Caring for a baby without PPD was a breath of fresh air. I was now in menopause with its related symptoms, but it was nothing that caused me to feel low, suicidal, or inadequate.
I felt the baby liked me and I enjoyed and savored every day. There’s something to be said about not having to do the night shift.
Was it the mother’s 24-hour day that affected my mood in those early years? The lack of sleep? Much more research has been done in the 30 years since I had my little ones.
After 15 months, my daughter’s husband got a new job out of state. Now a stay-at-home mom, my daughter had made it through the critical first year with flying colors. I breathed a sigh of relief.
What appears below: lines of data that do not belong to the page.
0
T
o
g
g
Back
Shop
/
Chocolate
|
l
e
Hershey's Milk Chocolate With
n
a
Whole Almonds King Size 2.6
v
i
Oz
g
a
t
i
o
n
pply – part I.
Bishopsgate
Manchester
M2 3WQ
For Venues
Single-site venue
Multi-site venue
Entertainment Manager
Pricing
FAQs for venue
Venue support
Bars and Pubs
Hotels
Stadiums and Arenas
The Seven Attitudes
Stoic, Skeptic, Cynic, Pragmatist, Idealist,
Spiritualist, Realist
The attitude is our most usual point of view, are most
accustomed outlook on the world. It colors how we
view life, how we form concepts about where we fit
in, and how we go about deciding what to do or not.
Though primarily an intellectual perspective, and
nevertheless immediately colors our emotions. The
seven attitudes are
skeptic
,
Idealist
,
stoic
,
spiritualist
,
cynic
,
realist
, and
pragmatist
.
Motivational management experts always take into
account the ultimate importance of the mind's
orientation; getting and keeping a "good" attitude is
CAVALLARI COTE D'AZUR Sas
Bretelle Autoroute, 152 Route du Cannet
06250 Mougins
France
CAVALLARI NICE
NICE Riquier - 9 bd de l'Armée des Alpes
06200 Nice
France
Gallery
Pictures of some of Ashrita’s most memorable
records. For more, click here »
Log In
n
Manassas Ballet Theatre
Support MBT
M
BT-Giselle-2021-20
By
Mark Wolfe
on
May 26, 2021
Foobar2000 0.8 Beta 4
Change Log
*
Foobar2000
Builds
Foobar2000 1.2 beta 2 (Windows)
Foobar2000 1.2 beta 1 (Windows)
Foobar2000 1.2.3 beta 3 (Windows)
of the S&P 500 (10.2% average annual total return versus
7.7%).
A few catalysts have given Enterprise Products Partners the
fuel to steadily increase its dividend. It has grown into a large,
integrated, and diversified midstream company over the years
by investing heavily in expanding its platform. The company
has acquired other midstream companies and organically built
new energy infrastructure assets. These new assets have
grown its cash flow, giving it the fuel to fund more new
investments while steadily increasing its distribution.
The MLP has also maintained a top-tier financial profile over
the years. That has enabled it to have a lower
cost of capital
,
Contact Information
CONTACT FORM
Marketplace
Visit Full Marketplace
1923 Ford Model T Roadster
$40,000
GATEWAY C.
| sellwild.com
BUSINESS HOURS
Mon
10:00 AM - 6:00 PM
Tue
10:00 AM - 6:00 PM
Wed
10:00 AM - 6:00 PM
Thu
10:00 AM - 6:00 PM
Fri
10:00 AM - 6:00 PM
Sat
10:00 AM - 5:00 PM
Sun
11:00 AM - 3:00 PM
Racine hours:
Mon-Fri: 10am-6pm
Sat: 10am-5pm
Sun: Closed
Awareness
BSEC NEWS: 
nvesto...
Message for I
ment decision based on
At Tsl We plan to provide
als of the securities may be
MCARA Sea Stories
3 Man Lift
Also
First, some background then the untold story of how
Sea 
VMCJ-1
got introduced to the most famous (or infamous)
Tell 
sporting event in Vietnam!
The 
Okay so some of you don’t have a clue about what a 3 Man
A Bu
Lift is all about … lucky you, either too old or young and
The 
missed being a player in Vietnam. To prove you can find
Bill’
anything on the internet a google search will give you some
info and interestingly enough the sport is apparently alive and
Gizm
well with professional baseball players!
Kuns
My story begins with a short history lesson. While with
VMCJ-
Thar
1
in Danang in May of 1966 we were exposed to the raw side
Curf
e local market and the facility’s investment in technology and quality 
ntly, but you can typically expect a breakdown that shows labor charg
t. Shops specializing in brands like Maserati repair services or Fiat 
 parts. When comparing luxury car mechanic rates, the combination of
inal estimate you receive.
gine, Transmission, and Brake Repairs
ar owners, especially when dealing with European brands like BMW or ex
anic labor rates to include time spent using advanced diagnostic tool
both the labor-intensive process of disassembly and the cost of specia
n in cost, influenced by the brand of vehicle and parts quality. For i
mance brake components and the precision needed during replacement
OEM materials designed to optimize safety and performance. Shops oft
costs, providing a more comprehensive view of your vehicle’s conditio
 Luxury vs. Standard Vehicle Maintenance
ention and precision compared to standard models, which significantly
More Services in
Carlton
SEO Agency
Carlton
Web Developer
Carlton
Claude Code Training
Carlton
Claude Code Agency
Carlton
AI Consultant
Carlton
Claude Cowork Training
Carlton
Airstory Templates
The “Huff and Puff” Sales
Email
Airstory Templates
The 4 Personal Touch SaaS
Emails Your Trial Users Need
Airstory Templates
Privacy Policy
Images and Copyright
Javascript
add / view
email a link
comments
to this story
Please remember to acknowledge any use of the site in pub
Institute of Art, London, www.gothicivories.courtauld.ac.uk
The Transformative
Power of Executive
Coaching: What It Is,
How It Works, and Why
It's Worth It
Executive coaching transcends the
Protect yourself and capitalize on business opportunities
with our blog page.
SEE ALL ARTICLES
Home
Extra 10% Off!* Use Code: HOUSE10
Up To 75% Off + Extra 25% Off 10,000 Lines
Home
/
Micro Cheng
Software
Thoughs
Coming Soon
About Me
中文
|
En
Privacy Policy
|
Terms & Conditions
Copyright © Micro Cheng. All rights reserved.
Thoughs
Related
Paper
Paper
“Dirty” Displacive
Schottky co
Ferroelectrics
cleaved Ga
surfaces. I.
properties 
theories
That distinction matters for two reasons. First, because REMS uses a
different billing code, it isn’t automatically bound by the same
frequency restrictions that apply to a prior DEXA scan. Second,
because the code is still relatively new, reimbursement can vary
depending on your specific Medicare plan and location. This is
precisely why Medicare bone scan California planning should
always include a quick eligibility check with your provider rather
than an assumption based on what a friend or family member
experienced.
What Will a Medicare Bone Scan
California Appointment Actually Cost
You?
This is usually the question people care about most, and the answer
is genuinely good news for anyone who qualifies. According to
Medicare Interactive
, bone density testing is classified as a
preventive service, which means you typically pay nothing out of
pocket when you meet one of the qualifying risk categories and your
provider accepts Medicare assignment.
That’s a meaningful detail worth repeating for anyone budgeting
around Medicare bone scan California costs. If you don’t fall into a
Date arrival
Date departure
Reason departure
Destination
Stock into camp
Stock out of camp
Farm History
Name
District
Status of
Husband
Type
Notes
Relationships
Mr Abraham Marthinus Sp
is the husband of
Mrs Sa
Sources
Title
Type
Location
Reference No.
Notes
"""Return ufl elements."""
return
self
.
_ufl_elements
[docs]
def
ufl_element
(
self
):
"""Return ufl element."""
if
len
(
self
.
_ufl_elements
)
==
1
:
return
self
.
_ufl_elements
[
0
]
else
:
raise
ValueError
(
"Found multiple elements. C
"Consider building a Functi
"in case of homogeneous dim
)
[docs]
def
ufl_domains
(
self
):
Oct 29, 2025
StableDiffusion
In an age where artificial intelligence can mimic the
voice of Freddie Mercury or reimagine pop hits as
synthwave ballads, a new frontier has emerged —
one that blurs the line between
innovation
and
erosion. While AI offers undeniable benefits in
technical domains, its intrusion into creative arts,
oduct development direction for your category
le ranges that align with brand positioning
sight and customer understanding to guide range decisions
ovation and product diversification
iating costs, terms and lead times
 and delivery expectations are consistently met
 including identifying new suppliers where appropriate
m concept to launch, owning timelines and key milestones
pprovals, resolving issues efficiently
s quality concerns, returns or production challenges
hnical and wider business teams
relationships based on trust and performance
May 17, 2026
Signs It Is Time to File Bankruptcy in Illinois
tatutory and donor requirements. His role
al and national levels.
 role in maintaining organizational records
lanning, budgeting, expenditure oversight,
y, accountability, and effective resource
Realizing the healing and success of my first granny nanny adventure, my husband rented me a small apartment close by my daughter and I joined her to team up for baby number two. My daughter has now started a blooming marketing consulting business for non-profits and works part-time from home.
She gets out to Bible study and to an outside job a few hours a week. She is interested in homemade baby food and cooking for her growing family. I enable her to go shopping without the kids or have a date night.
Grandchildren have taught me that it is possible to heal and forgive myself for the weaknesses caused by Postpartum depression and even my own personality flaws. There is no perfect solution, but there is hope and healing in God’s plan for our lives as mothers. We pray to grow our children up in the Lord and with transparency we can show our brokenness to them without fear.